Textbooks

Ordering books for college classes is its own little world. Calculating the difficulty of the readings, the length of the readings, and the cost of the books is a challenge. (I refuse to select at textbook that is more than $90. This is getting harder to do.) You strive for balance in readability versus challenging the students, enjoyability and applicability versus authenticity and depth.

Textbooks make this all easier and harder. With a course textbook, the course cost for the student goes up significantly (at least most of the time), while the textbook is free for the instructor (a nice incentive to go with a textbook). Most textbooks give great overviews of the material, and there is a simplicity in having one book to rule them all--there is no confusion about which book to read or bring.

Textbooks are also great for showing how ideas play off of one another, as a free-will reading can be directly paired with a determinism reading. This gives the issue a sharpness that exceeds that of reading one particular thinker, who would most likely take stand and move on, rather than revealing the debate at hand. Especially in a field like philosophy, where there is so much variability, this can be quite illuminating. Textbooks also reveal the scope of a field. A theology textbook must cover 2 millennia of history, ideas, disputes, and changes, and it would be difficult to achieve that kind of scope with only a clutch of monographs.

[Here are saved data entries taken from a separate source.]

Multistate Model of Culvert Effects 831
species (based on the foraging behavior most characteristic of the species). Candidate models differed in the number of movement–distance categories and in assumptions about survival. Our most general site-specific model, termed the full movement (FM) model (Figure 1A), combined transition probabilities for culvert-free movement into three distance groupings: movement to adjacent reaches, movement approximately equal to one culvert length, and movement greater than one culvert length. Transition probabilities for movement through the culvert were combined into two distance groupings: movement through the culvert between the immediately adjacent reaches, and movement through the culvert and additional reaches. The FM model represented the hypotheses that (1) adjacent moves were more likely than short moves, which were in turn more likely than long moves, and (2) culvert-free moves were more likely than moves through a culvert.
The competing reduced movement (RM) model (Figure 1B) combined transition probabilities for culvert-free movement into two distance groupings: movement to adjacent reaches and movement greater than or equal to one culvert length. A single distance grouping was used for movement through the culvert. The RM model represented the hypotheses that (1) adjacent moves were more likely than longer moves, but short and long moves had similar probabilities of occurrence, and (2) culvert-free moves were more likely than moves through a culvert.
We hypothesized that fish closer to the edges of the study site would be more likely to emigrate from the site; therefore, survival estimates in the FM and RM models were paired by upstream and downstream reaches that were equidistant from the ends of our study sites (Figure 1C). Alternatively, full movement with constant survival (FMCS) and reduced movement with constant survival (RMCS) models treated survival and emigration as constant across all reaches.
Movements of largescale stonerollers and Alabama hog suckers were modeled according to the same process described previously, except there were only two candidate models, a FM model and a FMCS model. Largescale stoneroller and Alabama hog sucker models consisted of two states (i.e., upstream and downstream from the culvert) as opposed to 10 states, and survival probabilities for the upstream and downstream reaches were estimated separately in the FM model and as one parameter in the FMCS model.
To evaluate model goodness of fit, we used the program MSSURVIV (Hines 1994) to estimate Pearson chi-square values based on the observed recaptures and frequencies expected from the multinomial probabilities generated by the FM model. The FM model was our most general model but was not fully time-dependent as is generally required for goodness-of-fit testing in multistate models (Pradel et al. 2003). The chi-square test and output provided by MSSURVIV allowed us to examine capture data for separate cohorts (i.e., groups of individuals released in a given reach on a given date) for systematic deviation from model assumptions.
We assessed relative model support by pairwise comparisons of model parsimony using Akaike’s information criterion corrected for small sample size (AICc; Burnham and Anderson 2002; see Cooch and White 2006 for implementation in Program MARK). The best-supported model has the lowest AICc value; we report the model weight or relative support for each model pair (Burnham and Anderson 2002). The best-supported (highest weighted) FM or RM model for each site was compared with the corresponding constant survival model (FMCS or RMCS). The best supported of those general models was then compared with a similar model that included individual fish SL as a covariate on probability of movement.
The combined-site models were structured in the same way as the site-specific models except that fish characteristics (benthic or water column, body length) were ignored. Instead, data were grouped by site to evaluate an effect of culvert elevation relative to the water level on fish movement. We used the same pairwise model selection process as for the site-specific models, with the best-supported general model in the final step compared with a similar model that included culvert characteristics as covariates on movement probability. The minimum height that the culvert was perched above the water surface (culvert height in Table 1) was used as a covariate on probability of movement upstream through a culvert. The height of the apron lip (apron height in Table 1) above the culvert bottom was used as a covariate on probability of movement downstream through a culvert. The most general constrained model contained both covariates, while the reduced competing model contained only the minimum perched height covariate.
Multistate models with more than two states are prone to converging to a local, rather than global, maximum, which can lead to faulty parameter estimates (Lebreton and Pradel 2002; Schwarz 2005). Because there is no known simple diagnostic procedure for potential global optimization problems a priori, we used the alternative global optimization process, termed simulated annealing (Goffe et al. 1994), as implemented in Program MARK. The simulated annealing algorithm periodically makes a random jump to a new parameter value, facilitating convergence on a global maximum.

Yet many humanities textbooks are, by their very nature, extracts from other books, so that the students never get a real in-depth plunge into a single writer or point of view. They are given samples of various authors, but don't really get into the mind of Plato or St. Augustine. Everything stays fairly mild, in some ways. Yet, for an introductory course, is this not a benefit? This is where I stand now, at least, so that instead of getting creative and ordering primary texts, we are using some textbooks.